### WHAT THE TASK REQUIRES:
Within the records below, reproduce without change the lines from the line that has "vfov_deg: 49.7" through the line that has "focal_mm: 3.99", and only those.

*** Block opens ***

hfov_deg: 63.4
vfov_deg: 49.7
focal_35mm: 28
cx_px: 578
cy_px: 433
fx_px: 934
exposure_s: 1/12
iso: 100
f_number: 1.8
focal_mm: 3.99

*** Block closes ***
*** Block opens ***

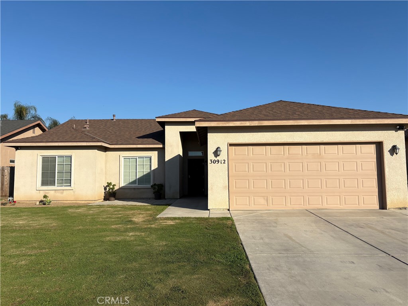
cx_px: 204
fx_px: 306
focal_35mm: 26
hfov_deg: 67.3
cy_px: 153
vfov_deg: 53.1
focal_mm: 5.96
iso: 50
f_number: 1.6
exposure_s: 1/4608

*** Block closes ***
*** Block opens ***

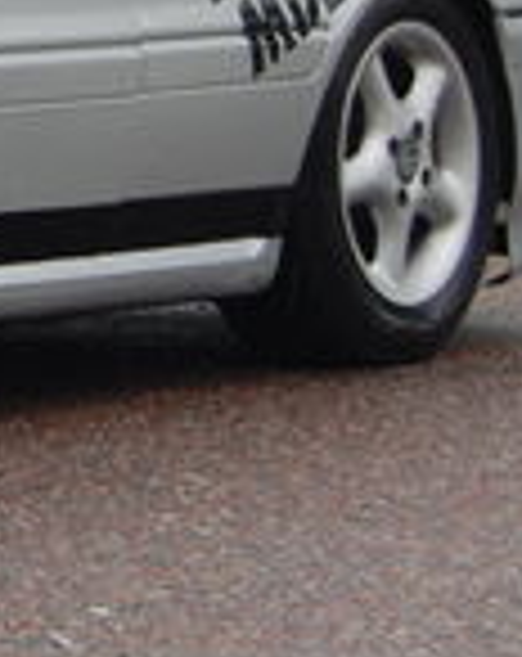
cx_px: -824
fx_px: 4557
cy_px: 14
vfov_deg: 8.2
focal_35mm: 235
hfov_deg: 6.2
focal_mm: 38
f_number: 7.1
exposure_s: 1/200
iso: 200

*** Block closes ***

### RESPONSE BELOW:
vfov_deg: 49.7
focal_35mm: 28
cx_px: 578
cy_px: 433
fx_px: 934
exposure_s: 1/12
iso: 100
f_number: 1.8
focal_mm: 3.99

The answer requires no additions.